INSTRUCTIONS TO FOLLOW
Reproduce verbatim the lines of the entries below, starting at the line that contains "genus: Abutilon" and continuing through the final line of the entries, with both ends included.

-------- THE RECORDS

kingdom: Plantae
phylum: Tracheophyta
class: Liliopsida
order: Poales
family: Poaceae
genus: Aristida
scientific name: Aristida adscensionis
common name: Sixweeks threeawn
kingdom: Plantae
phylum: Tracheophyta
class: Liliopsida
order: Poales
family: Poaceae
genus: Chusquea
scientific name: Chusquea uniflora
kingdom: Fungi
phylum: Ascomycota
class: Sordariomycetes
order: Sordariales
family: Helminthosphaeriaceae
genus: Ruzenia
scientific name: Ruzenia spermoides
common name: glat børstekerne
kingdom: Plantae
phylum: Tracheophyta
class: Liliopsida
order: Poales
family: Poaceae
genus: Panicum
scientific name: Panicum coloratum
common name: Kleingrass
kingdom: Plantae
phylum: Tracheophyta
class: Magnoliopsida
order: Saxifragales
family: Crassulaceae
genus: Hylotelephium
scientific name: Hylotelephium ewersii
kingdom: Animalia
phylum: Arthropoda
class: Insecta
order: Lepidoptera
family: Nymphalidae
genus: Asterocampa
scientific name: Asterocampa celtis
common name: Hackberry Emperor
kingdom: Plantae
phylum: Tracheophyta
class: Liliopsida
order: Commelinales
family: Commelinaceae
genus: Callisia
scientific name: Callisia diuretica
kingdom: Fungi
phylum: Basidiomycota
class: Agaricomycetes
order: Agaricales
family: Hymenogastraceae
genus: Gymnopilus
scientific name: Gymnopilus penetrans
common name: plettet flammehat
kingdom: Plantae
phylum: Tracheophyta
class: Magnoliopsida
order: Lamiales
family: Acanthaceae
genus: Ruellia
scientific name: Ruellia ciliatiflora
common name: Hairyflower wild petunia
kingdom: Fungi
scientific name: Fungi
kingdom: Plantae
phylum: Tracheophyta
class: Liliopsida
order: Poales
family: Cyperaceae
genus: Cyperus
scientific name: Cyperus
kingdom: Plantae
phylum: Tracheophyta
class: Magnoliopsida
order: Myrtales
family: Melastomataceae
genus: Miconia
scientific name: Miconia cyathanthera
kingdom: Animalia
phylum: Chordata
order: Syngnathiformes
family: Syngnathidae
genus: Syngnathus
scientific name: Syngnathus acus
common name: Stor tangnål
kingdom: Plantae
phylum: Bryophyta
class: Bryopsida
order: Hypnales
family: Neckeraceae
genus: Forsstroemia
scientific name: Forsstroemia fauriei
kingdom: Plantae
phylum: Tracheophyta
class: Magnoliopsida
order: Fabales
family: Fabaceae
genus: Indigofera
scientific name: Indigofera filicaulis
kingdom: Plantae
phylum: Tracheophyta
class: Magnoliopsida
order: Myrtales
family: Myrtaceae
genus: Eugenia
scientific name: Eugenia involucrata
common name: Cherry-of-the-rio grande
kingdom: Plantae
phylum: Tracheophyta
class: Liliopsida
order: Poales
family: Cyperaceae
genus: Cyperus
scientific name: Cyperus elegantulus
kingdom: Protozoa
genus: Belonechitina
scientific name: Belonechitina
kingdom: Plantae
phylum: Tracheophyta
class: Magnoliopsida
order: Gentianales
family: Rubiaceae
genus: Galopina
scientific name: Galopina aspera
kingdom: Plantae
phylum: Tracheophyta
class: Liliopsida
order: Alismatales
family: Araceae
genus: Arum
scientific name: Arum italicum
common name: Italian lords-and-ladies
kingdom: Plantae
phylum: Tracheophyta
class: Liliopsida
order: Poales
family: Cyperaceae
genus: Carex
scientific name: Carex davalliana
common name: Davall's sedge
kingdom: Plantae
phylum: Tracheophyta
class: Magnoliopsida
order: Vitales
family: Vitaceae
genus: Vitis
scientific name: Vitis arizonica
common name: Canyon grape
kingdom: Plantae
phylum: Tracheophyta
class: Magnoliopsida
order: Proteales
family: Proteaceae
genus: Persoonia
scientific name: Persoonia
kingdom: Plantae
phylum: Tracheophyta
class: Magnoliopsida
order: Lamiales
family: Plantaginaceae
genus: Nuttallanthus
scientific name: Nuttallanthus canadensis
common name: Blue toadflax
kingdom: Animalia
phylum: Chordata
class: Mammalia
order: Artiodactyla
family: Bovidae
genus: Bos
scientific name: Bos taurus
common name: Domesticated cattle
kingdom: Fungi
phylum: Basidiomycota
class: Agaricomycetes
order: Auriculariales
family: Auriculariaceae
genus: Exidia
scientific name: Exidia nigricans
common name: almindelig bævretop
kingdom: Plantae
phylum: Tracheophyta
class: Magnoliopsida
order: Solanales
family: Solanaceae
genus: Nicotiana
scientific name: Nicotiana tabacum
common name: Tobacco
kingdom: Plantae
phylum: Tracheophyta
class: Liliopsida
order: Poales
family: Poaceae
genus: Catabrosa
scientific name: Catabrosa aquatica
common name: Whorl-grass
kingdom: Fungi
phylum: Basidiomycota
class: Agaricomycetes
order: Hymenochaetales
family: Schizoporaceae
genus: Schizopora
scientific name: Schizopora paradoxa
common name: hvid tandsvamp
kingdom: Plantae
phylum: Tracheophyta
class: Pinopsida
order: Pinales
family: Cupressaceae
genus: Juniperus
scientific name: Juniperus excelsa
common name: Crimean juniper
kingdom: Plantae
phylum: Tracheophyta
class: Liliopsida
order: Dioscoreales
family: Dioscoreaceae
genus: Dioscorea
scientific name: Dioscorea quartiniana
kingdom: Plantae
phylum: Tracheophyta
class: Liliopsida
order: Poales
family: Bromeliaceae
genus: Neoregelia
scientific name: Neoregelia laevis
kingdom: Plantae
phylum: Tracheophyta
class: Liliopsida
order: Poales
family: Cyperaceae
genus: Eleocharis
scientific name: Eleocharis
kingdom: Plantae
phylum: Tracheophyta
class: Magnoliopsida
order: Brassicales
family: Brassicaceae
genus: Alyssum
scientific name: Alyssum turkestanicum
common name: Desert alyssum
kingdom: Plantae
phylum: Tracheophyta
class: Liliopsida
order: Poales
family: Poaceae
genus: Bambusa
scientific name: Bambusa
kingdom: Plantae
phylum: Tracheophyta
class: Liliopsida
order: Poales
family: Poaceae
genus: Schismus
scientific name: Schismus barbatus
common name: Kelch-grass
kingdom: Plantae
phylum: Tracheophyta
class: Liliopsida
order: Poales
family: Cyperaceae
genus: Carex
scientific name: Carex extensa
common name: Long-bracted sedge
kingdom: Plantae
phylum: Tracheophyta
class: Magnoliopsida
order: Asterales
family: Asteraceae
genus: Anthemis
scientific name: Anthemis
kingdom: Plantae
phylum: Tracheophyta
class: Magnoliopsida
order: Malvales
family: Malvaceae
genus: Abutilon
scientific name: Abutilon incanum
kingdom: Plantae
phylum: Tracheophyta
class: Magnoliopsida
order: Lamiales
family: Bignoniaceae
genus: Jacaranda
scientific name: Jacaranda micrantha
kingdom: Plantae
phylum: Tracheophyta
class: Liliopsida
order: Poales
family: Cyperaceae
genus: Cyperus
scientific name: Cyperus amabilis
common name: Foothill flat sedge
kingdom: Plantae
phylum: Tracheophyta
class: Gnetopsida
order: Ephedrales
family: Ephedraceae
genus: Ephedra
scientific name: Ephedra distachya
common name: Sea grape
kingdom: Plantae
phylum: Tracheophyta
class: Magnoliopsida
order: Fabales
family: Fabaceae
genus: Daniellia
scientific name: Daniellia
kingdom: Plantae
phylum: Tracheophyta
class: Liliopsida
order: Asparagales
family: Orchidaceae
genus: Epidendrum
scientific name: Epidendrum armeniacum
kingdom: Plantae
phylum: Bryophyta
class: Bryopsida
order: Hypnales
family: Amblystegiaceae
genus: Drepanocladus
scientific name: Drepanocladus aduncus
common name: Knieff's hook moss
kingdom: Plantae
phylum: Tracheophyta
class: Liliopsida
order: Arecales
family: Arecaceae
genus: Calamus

----------------

RESPONSE BELOW
genus: Abutilon
scientific name: Abutilon incanum
kingdom: Plantae
phylum: Tracheophyta
class: Magnoliopsida
order: Lamiales
family: Bignoniaceae
genus: Jacaranda
scientific name: Jacaranda micrantha
kingdom: Plantae
phylum: Tracheophyta
class: Liliopsida
order: Poales
family: Cyperaceae
genus: Cyperus
scientific name: Cyperus amabilis
common name: Foothill flat sedge
kingdom: Plantae
phylum: Tracheophyta
class: Gnetopsida
order: Ephedrales
family: Ephedraceae
genus: Ephedra
scientific name: Ephedra distachya
common name: Sea grape
kingdom: Plantae
phylum: Tracheophyta
class: Magnoliopsida
order: Fabales
family: Fabaceae
genus: Daniellia
scientific name: Daniellia
kingdom: Plantae
phylum: Tracheophyta
class: Liliopsida
order: Asparagales
family: Orchidaceae
genus: Epidendrum
scientific name: Epidendrum armeniacum
kingdom: Plantae
phylum: Bryophyta
class: Bryopsida
order: Hypnales
family: Amblystegiaceae
genus: Drepanocladus
scientific name: Drepanocladus aduncus
common name: Knieff's hook moss
kingdom: Plantae
phylum: Tracheophyta
class: Liliopsida
order: Arecales
family: Arecaceae
genus: Calamus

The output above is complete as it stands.